Springer Verlag, Machine Learning, 3(106), p. 359-386
DOI: 10.1007/s10994-016-5610-8
Full text: Download
Feature vectors used in "Nearest neighbors distance ratio open-set classifier" paper to appear in Springer Machine Learning journal. In the 15-Scenes (15scenes.dat) dataset, with 15 classes, the 4,485 images were represented by a bag-of-visual-word vector created with soft assignment and max pooling, based on a codebook of 1,000 Scale Invariant Feature Transform (SIFT) codewords. The 26 classes of the letter (letter.dat) dataset represent the letters of the English alphabet (black-and-white rectangular pixel displays). The 20,000 samples contain 16 attributes. The Auslan (auslan.dat) dataset contains 95 classes of Australian Sign Language (Auslan) signs collected from a volunteer native Auslan signer. Data was acquired using two Fifth Dimension Technologies (5DT) gloves hardware and two Ascension Flock-of-Birds magnetic position trackers.
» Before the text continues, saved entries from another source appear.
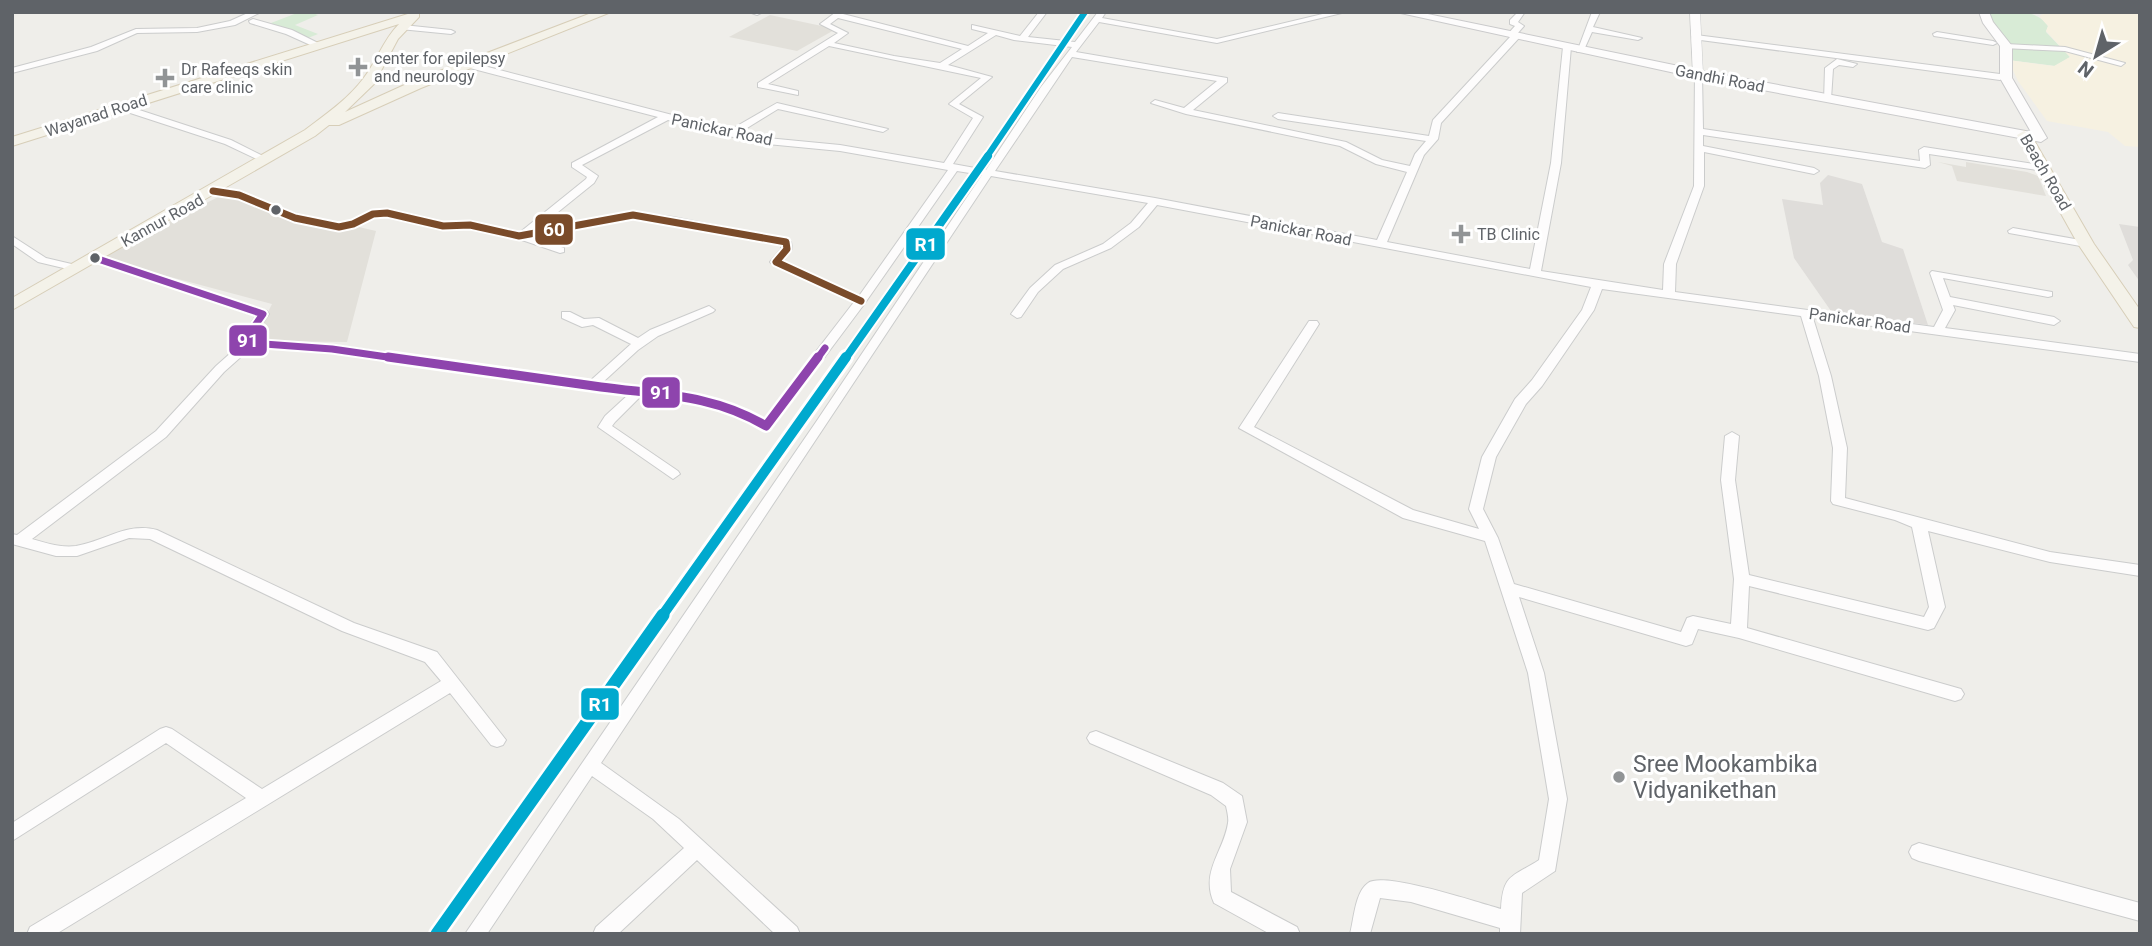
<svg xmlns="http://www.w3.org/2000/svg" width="2152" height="946" font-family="Roboto,sans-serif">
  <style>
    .industrial { fill: #dfddda }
    .education { fill: #e2e0da }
    .green { fill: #d8ebd6 }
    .sand { fill: #f6f1e1 }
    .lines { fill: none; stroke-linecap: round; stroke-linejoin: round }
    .minor-casing { stroke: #cbcccc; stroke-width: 2 }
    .tertiary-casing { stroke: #cbcccc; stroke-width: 1 }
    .secondary-casing { stroke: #cacacb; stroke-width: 2 }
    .primary-casing { stroke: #d7ceb8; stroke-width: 2 }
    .minor { fill: #fdfcfc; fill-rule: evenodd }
    .tertiary { fill: #fdfcfc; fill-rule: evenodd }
    .secondary { fill: #fdfcfc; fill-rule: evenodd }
    .primary { fill: #f4f2e9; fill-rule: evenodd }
    .bus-1-casing { stroke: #fff; stroke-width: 11 }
    .bus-2-far1-casing { stroke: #fff; stroke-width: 11 }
    .bus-2-casing { stroke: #fff; stroke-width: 14 }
    .bus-1 { stroke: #7a4b2a; stroke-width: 7 }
    .bus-2-far1 { stroke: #8e44ad; stroke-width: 7 }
    .bus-2 { stroke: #8e44ad; stroke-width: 9 }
    .rail-1-far3-casing { stroke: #fff; stroke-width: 10 }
    .rail-1-far2-casing { stroke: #fff; stroke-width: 12 }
    .rail-1-far1-casing { stroke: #fff; stroke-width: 16 }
    .rail-1-casing { stroke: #fff; stroke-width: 18 }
    .rail-1-far3 { stroke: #00a9ce; stroke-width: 6 }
    .rail-1-far2 { stroke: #00a9ce; stroke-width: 8 }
    .rail-1-far1 { stroke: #00a9ce; stroke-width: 10 }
    .rail-1 { stroke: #00a9ce; stroke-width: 13 }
    .poi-dot { fill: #919496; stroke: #fff; stroke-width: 2.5 }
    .bus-dot { fill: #5f6368; stroke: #fff; stroke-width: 2.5 }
    .labels { text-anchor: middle; stroke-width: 6; stroke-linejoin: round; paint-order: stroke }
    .far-poi-label { font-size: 16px; fill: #5f6368; stroke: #fff; text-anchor: start }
    .far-street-label { font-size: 16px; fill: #5f6368; stroke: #fff }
    .near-poi-label { font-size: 23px; fill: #5f6368; stroke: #fff; text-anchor: start }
    .line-badge { stroke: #fff; stroke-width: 2.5 }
    .badge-label { font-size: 19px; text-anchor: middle; font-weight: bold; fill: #fff }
  </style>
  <rect width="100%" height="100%" fill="#efeeea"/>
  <g class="industrial">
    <polygon points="1828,175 1862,184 1882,242 1903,249 1928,325 1831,311 1794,258 1782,199 1823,205 1820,183"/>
    <polygon points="2119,224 2140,227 2140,282 2128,265 2133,260"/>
  </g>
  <g class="education">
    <polygon points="770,15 836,29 797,51 729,37"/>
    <polygon points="1938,162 1966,167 1966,162 2027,172 2038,176 2046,196 1957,181 1952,166"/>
    <polygon points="222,195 376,231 347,342 263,341 256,336 272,304 99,258"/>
  </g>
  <g class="green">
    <polygon points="310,12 318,15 295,25 318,34 303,40 275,31 278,27 271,23 297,13"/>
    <path d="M1987,12C2007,12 2036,7 2048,26L2046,32L2070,57L2055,66L2008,60Z"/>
  </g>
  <polygon class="sand" points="2046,12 2140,12 2140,147 2125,146 2108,132 2047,121 2018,81 2008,60 2054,66 2070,57 2046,31 2048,26 2039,16"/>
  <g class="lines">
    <g class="minor-casing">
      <g id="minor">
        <polygon points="250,12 261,12 235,25 197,32 137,33 97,51 12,73 12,68 91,47 136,29 197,28 230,21"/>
        <polygon points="749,12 760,12 761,13 757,15"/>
        <path d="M836,12H845L843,14L968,46L988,33L972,29V25L1020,36L1039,12H1047L1028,37L1075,42L1098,12H1106L1102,18L1217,39L1331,12H1346L1217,43L1099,22L1076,52L1227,78V82L1193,110L1346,142L1382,160L1410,166L1415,154L1426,141L1278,119L1273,116L1278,113L1429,136L1433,120L1510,37L1507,35L1515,26L1510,24V20L1518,12H1525L1518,22L1524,26L1517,34L1520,36L1519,38L1441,123L1438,139L1424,155L1387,242L1530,269L1551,163L1563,47L1567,45L1571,47L1561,163L1541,271L1663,290L1664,264L1694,186L1695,72L1702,74L1703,129L1920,161L1919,150L1924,147L2047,166V170L2044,171L1929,154L1930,165L1925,168L1703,135V146L1814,168L1819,171L1814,174L1704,152V186L1676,264L1675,292L1934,327L1943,310L1930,273L1932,271L2052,292V296L2048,297L1943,278L1950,297L2054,317L2060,321L2054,325L1953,305L1955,310L1945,328L2140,354V362L1813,318L1831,376L1847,448L1845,498L2050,552L2140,565V576L2050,562L1928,531L1945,607L1934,628L1928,630L1749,586L1747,628L1961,689L1964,694L1961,699L1955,701L1739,638L1698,629L1692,644L1686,646L1519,597L1544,673L1567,799L1555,871L1522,893L1520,934H1500V928L1411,902L1380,898L1370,934H1350C1354,919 1355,892 1368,883C1384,871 1479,903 1501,909C1503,874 1511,878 1539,860L1549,799L1528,673L1485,541L1403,518L1239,428L1309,321H1317L1319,324L1254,427L1413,510L1479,529L1469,509L1482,457L1515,399L1532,380L1582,310L1591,287L1157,205L1139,227L1111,248L1063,269L1038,292L1021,317L1017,318L1011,314L1030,288L1055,265L1103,244L1131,223L1148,203L991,176L601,763L679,819L797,927L800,934H775L697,860L618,934H593L596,927L684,848L653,819L592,776L487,934H465L816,422L982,175L957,171L865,303L771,429C757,432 748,419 736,414C707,402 673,398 642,395L615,422L612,426L678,471L680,474L673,479L598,427L605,416L629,394L332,353L252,347L224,372L166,437L32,539C46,543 61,548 76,546C105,541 127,522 157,530L354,623L437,652L506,740L503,745L497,747L491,745L450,693L56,934H27L30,927L246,798L166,743L12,841V823L160,729L166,727L172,729L262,789L441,681L425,662L342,631L150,539L129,538L77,556H56L12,544V534L17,535L156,431L216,366L243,342L241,337L256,316L91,260V256H99L267,311L269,314L253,337L254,340L332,345L590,381L631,344L593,325L582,327L562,318V312H570L584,319L599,318L638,338L650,330L709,306L715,310L713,312L658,336L638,350L602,383C658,391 715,390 764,419L854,302L772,264L770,262L781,249V244L673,223L633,218L532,237L564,248V252L560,253L519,239L470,228L443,229L387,216L375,217L357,226L339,230L291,220L237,198L213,194L208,191L213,188L243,193L298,215L339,224L350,222L369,212L387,210L443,223L470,222L519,233L586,179L587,177L572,167V163L658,117L466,67V63L469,62L730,130L777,103L888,129L883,132L778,109L739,133L756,137L840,145L944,163L973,118L949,104L981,78L829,46L768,84L798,91V95L758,87V83L838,33L820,24ZM838,18L962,49L940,63L894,56L834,43L848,33L830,24ZM996,35L1014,40L1072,47L1041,87L986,170L953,164L983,117L959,104L992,77L948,65ZM1072,57L1217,81L1184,108L1155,100L1151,103L1186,114L1340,146L1376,164L1407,172L1377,240L1155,198L995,171ZM668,120L756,143L840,151L948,170L859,296L783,261L792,249L791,242L786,239L673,217L633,212L537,229L594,183L598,176L582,165ZM1602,289L1801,316L1819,376L1833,448L1831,501L1833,504L1895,520L1912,527L1929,607L1924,617L1749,575L1735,480L1739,436L1732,432L1725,436L1721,480L1734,579L1731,624L1693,616L1687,618L1681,632L1514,584L1498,538L1483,509L1496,457L1526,404L1542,386L1594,310Z"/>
        <polygon points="1592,12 1600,12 1593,27 1642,38 1638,40 1592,32 1583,52 1577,52"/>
        <polygon points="253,19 292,30 324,46 317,48 286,34 250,23 249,21"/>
        <polygon points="403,25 451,30 455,32 451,34 400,29 400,25"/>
        <polygon points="1937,32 1993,41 1997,43 1993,45 1934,36 1933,34"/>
        <polygon points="1696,35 2000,74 2004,77 2000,80 1693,39 1692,37"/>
        <polygon points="2006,44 2065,47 2125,63 2121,66 2065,51 2003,48 2002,46"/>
        <polygon points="1837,59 1857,64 1853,67 1839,65 1833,69 1831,99 1824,101 1825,68"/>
        <polygon points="118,105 124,105 231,140 271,160 263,162 225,144 118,109"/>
        <polygon points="2013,228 2086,241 2091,244 2086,247 2009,233 2008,231"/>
        <polygon points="12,236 46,258 80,266 82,268 76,271 38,262 12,244"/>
        <path d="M1096,731L1223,783L1242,796L1247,822L1230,869L1231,892L1297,927L1300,934H1270L1214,903C1200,872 1224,851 1228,823C1229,818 1227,811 1226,806L1211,795L1090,743L1087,738L1090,733Z"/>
        <polygon points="1919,843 2140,903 2140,921 1919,861 1912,858 1909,852 1912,846"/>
      </g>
    </g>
    <g class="tertiary-casing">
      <polygon id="tertiary" points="1690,12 1700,12 1703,74 1698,77 1693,74"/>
    </g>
    <g class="secondary-casing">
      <polygon id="secondary" points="1396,12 1418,12 1698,70 2031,132 2000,78 2000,46 1983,23 1979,12 1989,12 1993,22 2012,46 2012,78 2047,138 2041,142 1698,78"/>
    </g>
    <g class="primary-casing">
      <g id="primary">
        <path d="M594,12H611L421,88L339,125H329L315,136L12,310V298L305,130C325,115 348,99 363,79C377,61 383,40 399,24L12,146V137L411,13H419V17L398,39L374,84L345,112L411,82Z"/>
        <polygon points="2024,131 2031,135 2094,244 2140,310 2140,328 2134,327 2078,244 2017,135"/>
      </g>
    </g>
    <use href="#minor" class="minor"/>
    <use href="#tertiary" class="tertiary"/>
    <use href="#secondary" class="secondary"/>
    <use href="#primary" class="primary"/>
    <g class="bus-1-casing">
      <polyline id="bus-1" points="213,191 239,195 295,218 339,227 353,224 373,214 387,213 443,226 470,225 519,236 633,215 786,242 787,249 776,262 861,301"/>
    </g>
    <g class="bus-2-far1-casing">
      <g id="bus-2-far1">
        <polyline points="95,258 263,314 247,337 249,343 332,349 401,359"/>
        <polyline points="817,359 825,348"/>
      </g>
    </g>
    <g class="bus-2-casing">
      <path id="bus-2" d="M388,357C459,367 530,377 601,387C660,395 713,394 766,426L818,357"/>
    </g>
    <use href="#bus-1" class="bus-1"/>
    <use href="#bus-2-far1" class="bus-2-far1"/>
    <use href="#bus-2" class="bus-2"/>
    <g class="rail-1-far3-casing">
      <polyline id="rail-1-far3" points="986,158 1085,12"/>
    </g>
    <g class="rail-1-far2-casing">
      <polyline id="rail-1-far2" points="845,359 988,156"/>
    </g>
    <g class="rail-1-far1-casing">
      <polyline id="rail-1-far1" points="662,616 846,357"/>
    </g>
    <g class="rail-1-casing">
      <polyline id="rail-1" points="437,934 663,615"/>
    </g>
    <use href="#rail-1-far3" class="rail-1-far3"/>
    <use href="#rail-1-far2" class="rail-1-far2"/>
    <use href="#rail-1-far1" class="rail-1-far1"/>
    <use href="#rail-1" class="rail-1"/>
  </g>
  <g class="poi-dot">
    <path d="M354.5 56.5h7v7h7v7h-7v7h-7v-7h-7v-7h7z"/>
    <path d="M161.5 67.5h7v7h7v7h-7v7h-7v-7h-7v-7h7z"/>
    <path d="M1457.5 223.5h7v7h7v7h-7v7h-7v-7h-7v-7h7z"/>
    <circle cx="1619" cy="777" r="7"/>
  </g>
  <g class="bus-dot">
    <circle cx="276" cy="210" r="6"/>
    <circle cx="95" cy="258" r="6"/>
  </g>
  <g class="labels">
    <g class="far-poi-label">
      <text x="374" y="64">center for epilepsy<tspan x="374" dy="18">and neurology</tspan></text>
      <text x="181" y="75">Dr Rafeeqs skin<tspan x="181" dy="18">care clinic</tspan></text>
      <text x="1477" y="240">TB Clinic</text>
    </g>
    <g class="far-street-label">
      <text transform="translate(1720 78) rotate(11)" y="6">Gandhi Road</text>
      <text transform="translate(96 115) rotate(-18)" y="6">Wayanad Road</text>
      <text transform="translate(722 129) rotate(12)" y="6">Panickar Road</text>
      <text transform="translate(2046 172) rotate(60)" y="6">Beach Road</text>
      <text transform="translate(162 220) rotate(-29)" y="6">Kannur Road</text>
      <text transform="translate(1301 230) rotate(11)" y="6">Panickar Road</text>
      <text transform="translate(1860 320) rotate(8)" y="6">Panickar Road</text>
    </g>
    <g class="near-poi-label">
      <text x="1633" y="772">Sree Mookambika<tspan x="1633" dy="26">Vidyanikethan</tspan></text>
    </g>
  </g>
  <g class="line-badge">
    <rect x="534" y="213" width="40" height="33" rx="7" fill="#7a4b2a"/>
    <rect x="905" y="227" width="41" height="34" rx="7" fill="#00a9ce"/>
    <rect x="228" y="324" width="40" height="33" rx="7" fill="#8e44ad"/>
    <rect x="641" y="376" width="40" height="33" rx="7" fill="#8e44ad"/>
    <rect x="580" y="687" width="40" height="34" rx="7" fill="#00a9ce"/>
  </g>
  <g class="badge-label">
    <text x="554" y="236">60</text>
    <text x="926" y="251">R1</text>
    <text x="248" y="347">91</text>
    <text x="661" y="399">91</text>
    <text x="600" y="711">R1</text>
  </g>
  <rect width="2152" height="946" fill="none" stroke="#5f6368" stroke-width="28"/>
  <g transform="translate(2096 56) rotate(217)" stroke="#ffffff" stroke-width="5" paint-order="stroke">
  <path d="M0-5L12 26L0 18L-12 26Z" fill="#5f6368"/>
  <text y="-10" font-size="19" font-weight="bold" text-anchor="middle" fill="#5f6368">N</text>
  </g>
</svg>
There are 146,949 samples represented with 22 features ( x , y , z positions, bend measures, etc). The Caltech-256 (caltech256.dat) dataset comprises 256 object classes. The feature vectors consider a bag-of-visual-words characterization approach and contain 1,000 features, acquired with dense sampling, SIFT descriptor for the points of interest, hard assignment, and average pooling. In total, there are 29,780 samples. The ALOI (aloi.dat) dataset has 1,000 classes and 108 samples for each class (108,000 in total). The features were extracted with the Border/Interior (BIC) descriptor and contain 128 dimensions. The ukbench (ukbench.dat) dataset comprises 2,550 classes of four images each. In our work, the images were represented with BIC descriptor (128 dimensions).